**About this task:** Please copy every record below exactly, leaving out the pictures.

**Entries provided:**
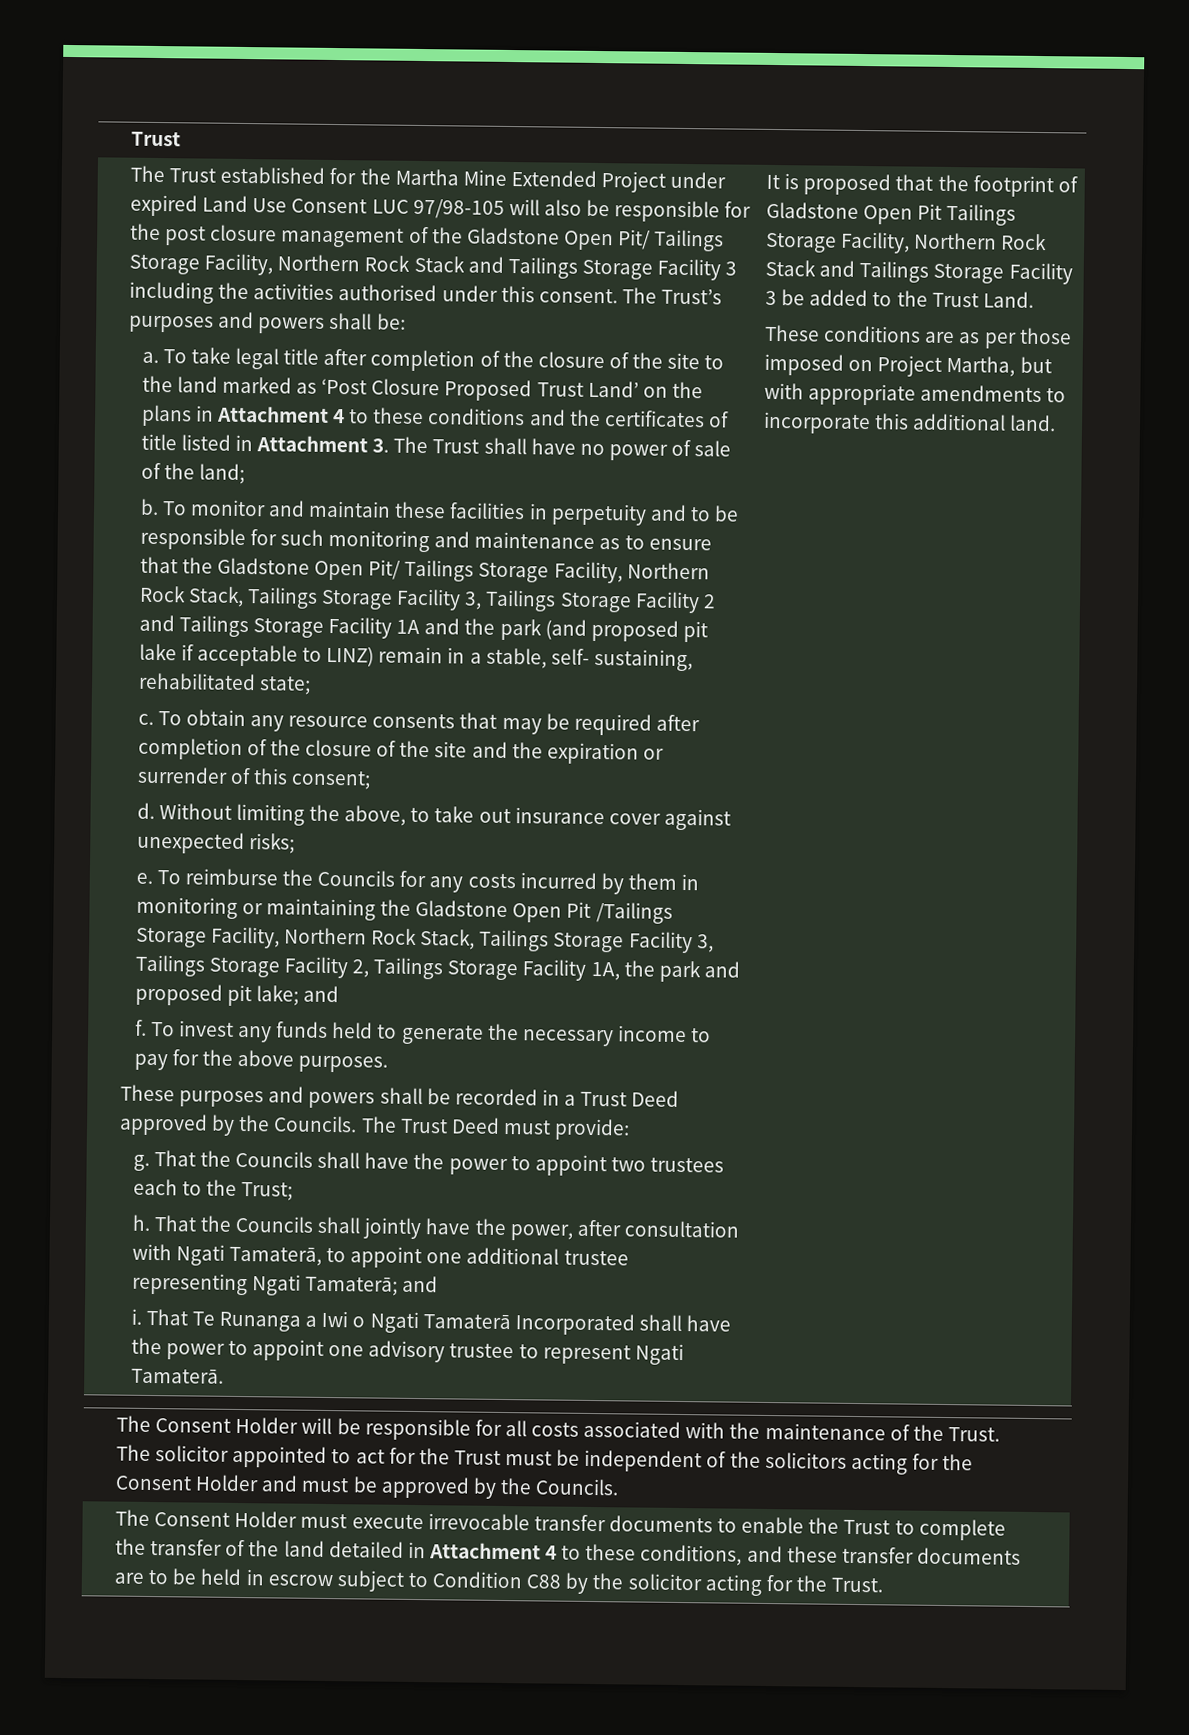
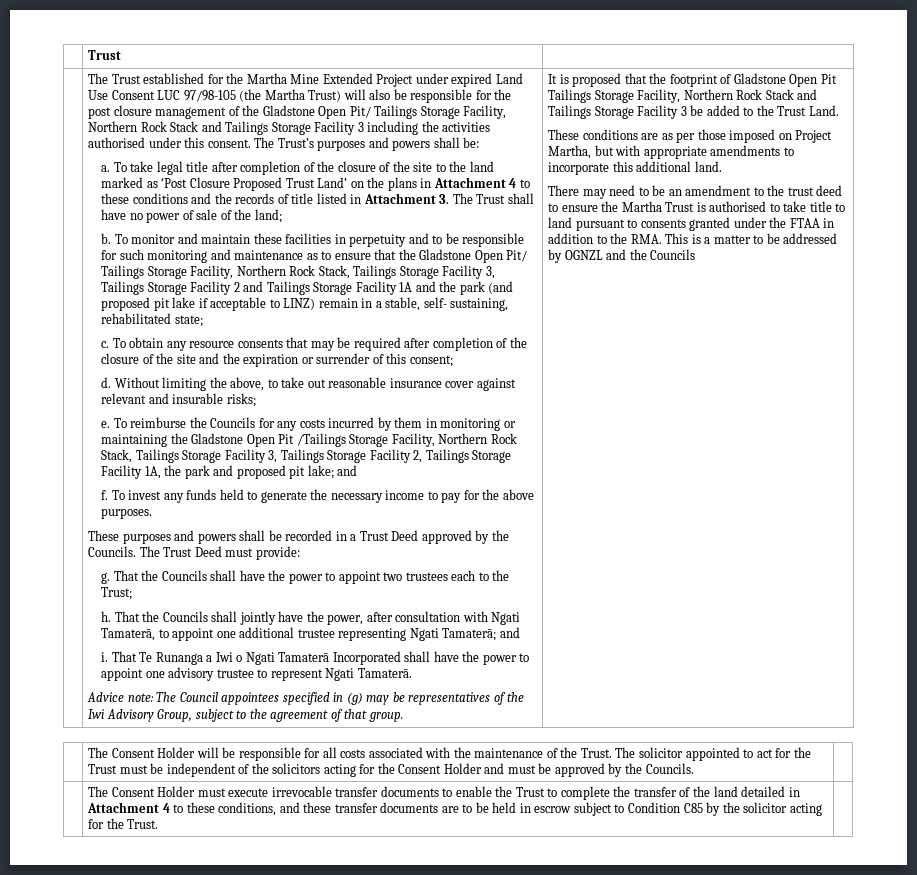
(505, 208) none -> [239,89,342,102] (the Martha Trust)
[604,410,705,428] certificates -> [235,193,275,204] records
(511, 816) none -> [328,377,387,388] reasonable
[136,831,245,855] unexpected -> [100,393,224,404] relevant and insurable
(224, 1376) none -> [87,692,525,705] [88,709,403,722] // Advice note: The Council appointees specified in (g) may be representatives of the Iwi Advisory Group, subject to the agreement of that group.
(1057, 423) none -> [548,185,843,199] [548,201,846,212] [548,217,835,231] [548,233,838,244] [548,249,696,263] // There may need to be an amendment to the trust deed to ensure the Martha Trust is authorised to take title to land pursuant to consents granted under the FTAA in addition to the RMA. This is a matter to be addressed by OGNZL and the Councils
[526,1574,562,1589] C88 -> [683,803,703,813] C85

**Solution below:**
(505, 208) none -> [239,89,342,102] (the Martha Trust)
[604,410,705,428] certificates -> [235,193,275,204] records
(511, 816) none -> [328,377,387,388] reasonable
[136,831,245,855] unexpected -> [100,393,224,404] relevant and insurable
(224, 1376) none -> [87,692,525,705] [88,709,403,722] // Advice note: The Council appointees specified in (g) may be representatives of the Iwi Advisory Group, subject to the agreement of that group.
(1057, 423) none -> [548,185,843,199] [548,201,846,212] [548,217,835,231] [548,233,838,244] [548,249,696,263] // There may need to be an amendment to the trust deed to ensure the Martha Trust is authorised to take title to land pursuant to consents granted under the FTAA in addition to the RMA. This is a matter to be addressed by OGNZL and the Councils
[526,1574,562,1589] C88 -> [683,803,703,813] C85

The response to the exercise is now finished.